/stanford-parser-in-jython

A Jython interface to the Stanford parser. Includes various utilities to manipulate parsed sentences.

Primary LanguagePython

stanford-parser-in-jython

A Jython interface to the Stanford parser (v.3.5.0, Java 8, Jython 2.5.2).

Includes various utilities to manipulate parsed sentences:

  • parse text containing XML tags,
  • obtain probabilities for different analyses,
  • extract dependency relations,
  • extract subtrees,
  • find the shortest path between two nodes,
  • print the parse in various formats.

See examples after the if __ name __ == "__ main __" hooks.

INSTALLATION:

1. Download the parser from http://nlp.stanford.edu/downloads/lex-parser.shtml
2. Unpack into a local dir, put the path to stanford-parser.jar into the classpath for jython
3. Put the path to englishPCFG.ser.gz as an arg to StanfordParser

USAGE:

Initialize a parser:

    parser = StanfordParser('englishPCFG.ser.gz')

To keep XML tags provided in the input text:

    sentence = parser.parse_xml('This is a <b>test</b>.')

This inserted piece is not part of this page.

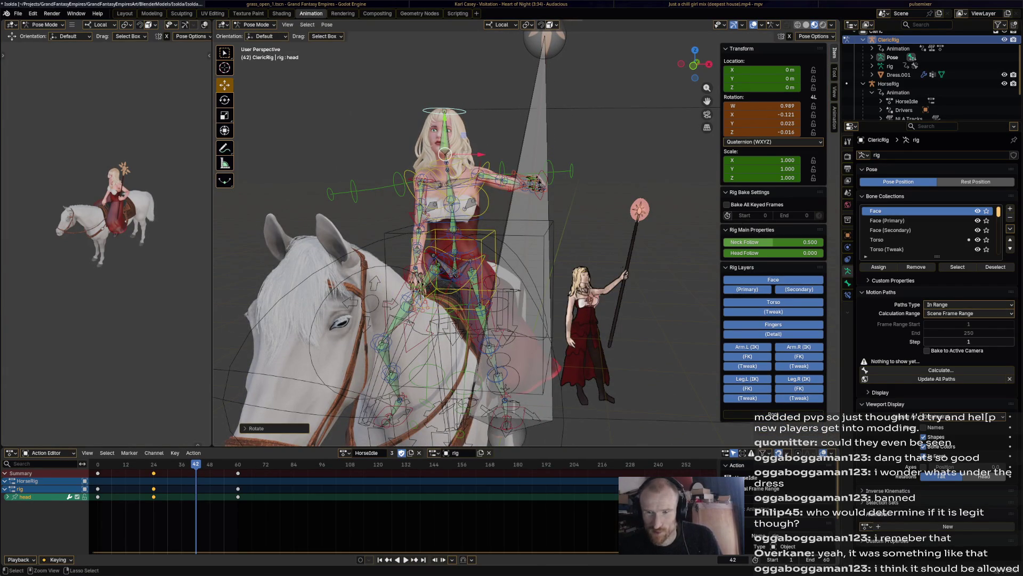
key("ctrl+s")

To strip all XML before parsing:

    sentence = parser.parse('This is a <tag>test</tag>')

To print the sentence as a table (one word per line):

    sentence.print_table()

To print the sentence as a parse tree:

    sentence.print_tree()

On input, the script accepts unicode or utf8 or latin1.

On output, the script produces unicode.